Legislative Catalyst: CLARITY Act Markup

XRP’s resilience amid the broader crypto downturn is tied to a key legislative development. On Thursday, the Senate Banking Committee met to advance the CLARITY Act, a bill aimed at formally establishing XRP’s status as a commodity in federal law, potentially ending years of regulatory uncertainty

The committee math appeared settled: Senator John Kennedy, previously the lone Republican holdout, agreed to support the bill after bundling two amendments with Chairman Tim Scott. These amendments included a fiduciary duty provision for crypto actors and Section 904, the Build Now Act housing bill. With all 13 Republican votes locked in, Polymarket odds for 2026 CLARITY passage surged from 62% to 73%.

However, committee passage is not synonymous with final Senate approval. The bill still requires 60 votes on the Senate floor, meaning at least seven Democrats must cross over. The Build Now Act bundle is a calculated bipartisan incentive, leveraging housing funds to encourage support. A unanimous Republican vote is pivotal for XRP to surpass the $1.45–$1.50 resistance, or risk stalling below.

The Stablecoin Yield Risk

The most dangerous variable in the markup remains the stablecoin yield question, a historic point of contention. In January, Coinbase CEO Brian Armstrong withdrew support hours before the markup, imperiling $1.35 billion in potential stablecoin revenue.

A deal crafted by key lawmakers permitted rewards tied to user actions but prohibited passive earnings, leading a prominent industry figure to change their position. Yet, this agreement faces pressure: major banking organizations are pushing for changes to overturn it

For XRP, the outcome is binary: a narrow defeat of Reed’s amendment preserves the bipartisan compromise, stabilizing the token above $1.45. A larger defeat could break the deal, potentially sending XRP below $1.40, with $1.30 support coming into play.

Committee Passage vs. Full Senate

Committee approval is only the first gate; the full Senate floor remains the ultimate challenge. A strictly party-line vote (13-11) leaves the June floor fight starting from zero. Two or three Democrat crossovers could lend genuine bipartisan credibility, similar to the GENIUS Act stablecoin bill, which cleared 68-30 with 18 Democrat crossovers.
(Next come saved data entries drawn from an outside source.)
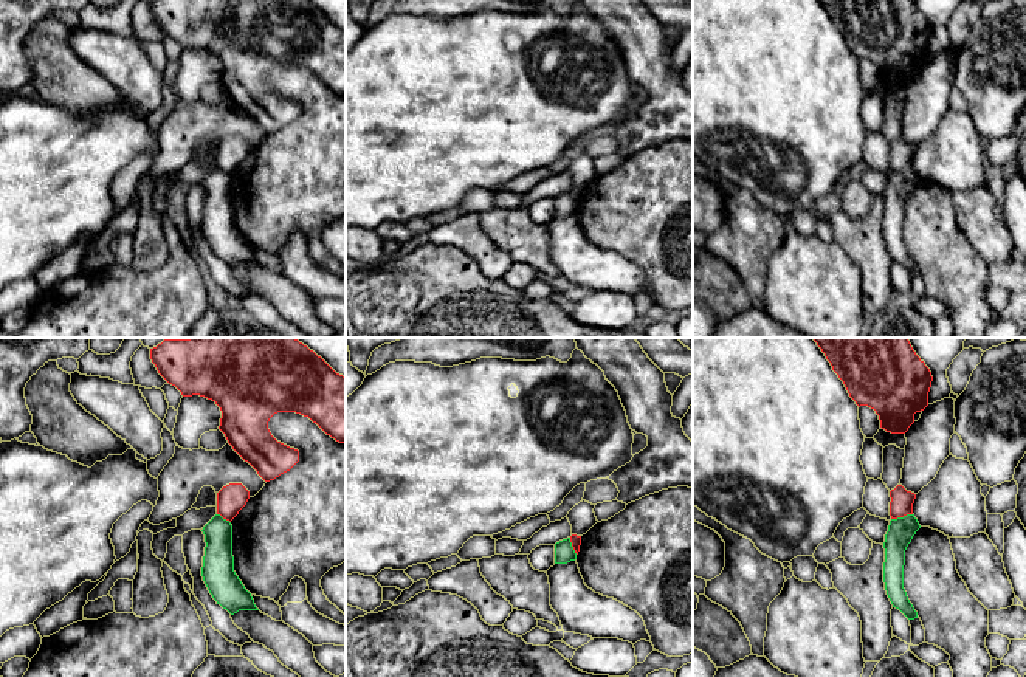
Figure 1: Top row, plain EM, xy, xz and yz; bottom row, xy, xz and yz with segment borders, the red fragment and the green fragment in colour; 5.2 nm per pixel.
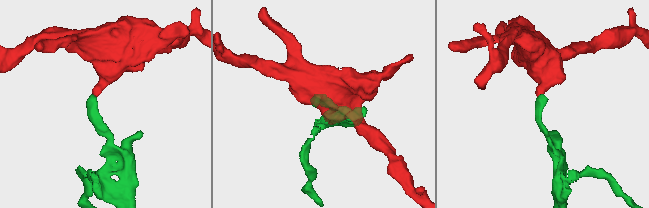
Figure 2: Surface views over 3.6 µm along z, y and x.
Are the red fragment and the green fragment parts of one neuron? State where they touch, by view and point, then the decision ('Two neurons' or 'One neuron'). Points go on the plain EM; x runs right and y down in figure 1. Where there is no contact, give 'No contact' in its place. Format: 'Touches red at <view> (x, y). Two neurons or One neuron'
Touches red at yz (901, 169). Two neurons

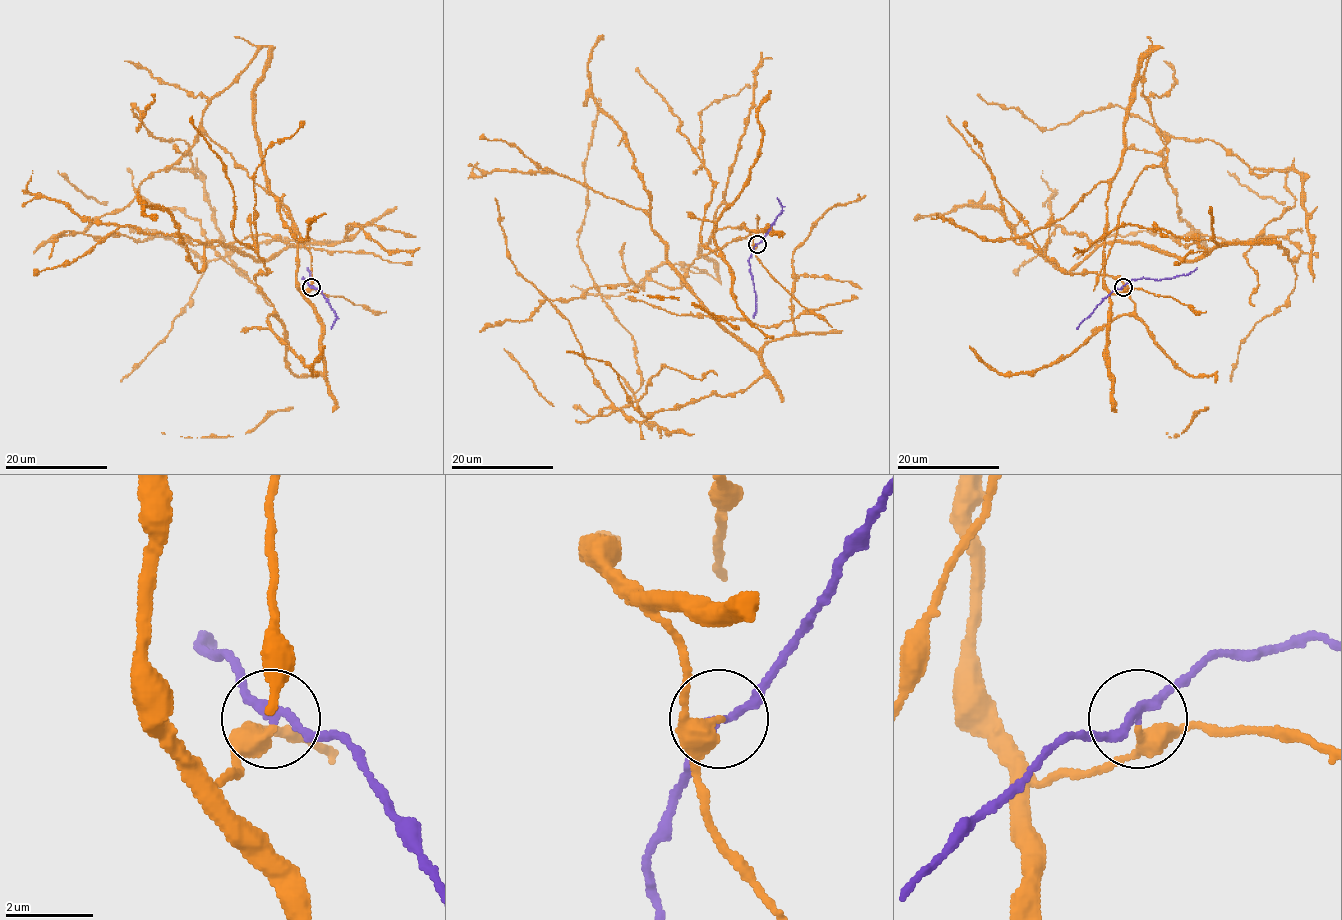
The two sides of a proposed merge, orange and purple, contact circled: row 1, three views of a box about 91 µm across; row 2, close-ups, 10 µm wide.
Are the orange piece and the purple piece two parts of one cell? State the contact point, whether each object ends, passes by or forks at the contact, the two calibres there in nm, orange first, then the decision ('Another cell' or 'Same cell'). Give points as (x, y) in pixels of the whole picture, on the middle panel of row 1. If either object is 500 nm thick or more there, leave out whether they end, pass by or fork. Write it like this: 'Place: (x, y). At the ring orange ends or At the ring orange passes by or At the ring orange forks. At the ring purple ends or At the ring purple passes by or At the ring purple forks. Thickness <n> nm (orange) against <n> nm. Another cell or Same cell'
Place: (757, 244). At the ring orange passes by. At the ring purple passes by. Thickness 320 nm (orange) against 200 nm. Another cell

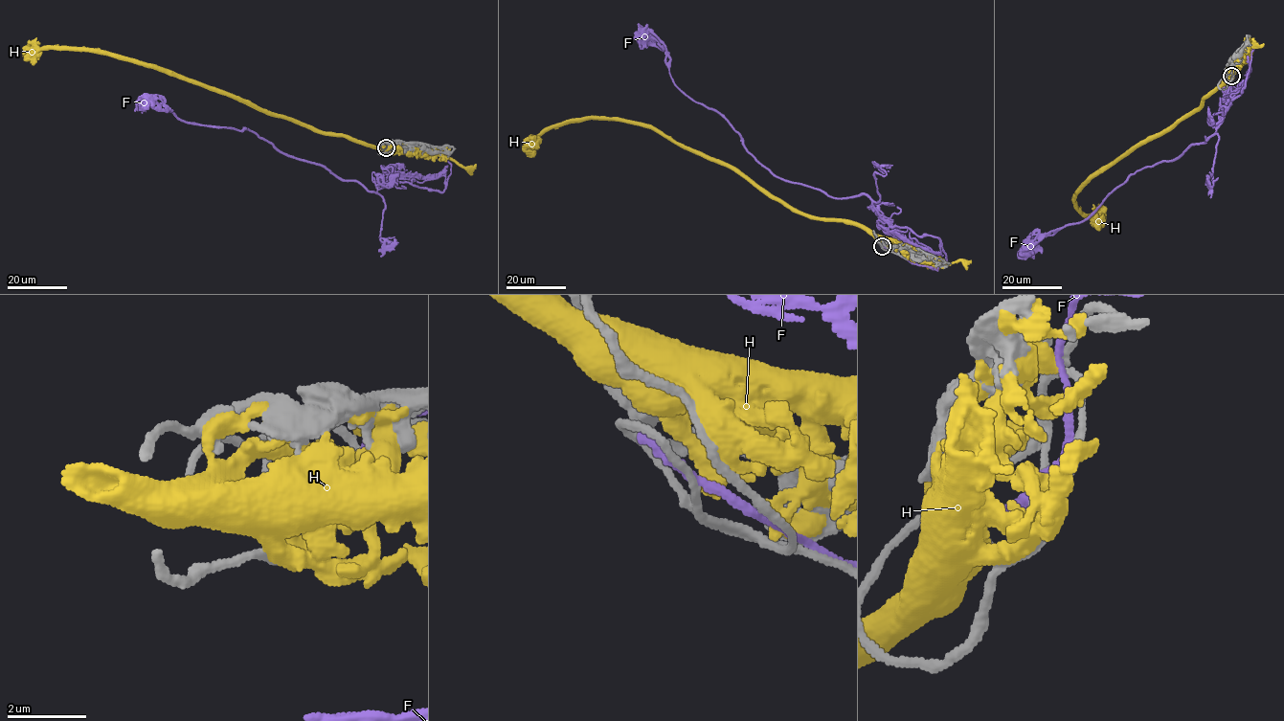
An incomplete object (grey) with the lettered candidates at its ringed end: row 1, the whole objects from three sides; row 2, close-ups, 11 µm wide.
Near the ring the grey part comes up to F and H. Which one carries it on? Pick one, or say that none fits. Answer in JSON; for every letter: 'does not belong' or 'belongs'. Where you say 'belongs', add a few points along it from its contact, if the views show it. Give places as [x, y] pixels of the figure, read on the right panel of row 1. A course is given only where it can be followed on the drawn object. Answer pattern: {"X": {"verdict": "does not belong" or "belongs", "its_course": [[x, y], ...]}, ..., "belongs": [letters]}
{"F": {"verdict": "belongs", "its_course": [[1231, 76], [1233, 62], [1254, 42], [1242, 93], [1205, 144], [1137, 170], [1093, 214], [1043, 236], [1025, 252]]}, "H": {"verdict": "does not belong"}, "belongs": ["F"]}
Galaxy Digital has identified seven lawmakers on the Banking Committee as potential swing votes. However, ethical issues, notably the absence of rules stopping officials from earning from crypto, make support uncertain

Institutional Flows and ETF Demand

XRP’s institutional flow paints a complementary picture. U.S.-listed spot XRP ETFs recorded $25.8 million in inflows on Monday, the largest single-day intake since January. Total inflows since November now stand at $1.35 billion. Weekly trends reinforce the story: net inflows above $30 million for two consecutive weeks highlight institutional conviction.

CoinShares reported $857.9 million in inflows across digital-asset funds, with $39.6 million into XRP, signaling that professional investors are positioning strategically. While ETF inflows are supportive, they may act as a mild cushion rather than driving bullish momentum, particularly amid ongoing Fed tightening. Standard Chartered projects that surpassing $2 could mobilize $4–$8 billion in ETF inflows, three to six times current levels.

Conclusion

XRP is standing out amid a crypto market under pressure. Its relative strength, bolstered by ETF inflows, legislative catalysts, and on-chain demand, positions it uniquely. 

The CLARITY Act markup and subsequent floor votes will likely dictate whether XRP consolidates further near $1.46 or breaks higher toward $1.50+, offering a clear case study in how regulatory clarity, institutional demand, and technical signals converge in crypto markets.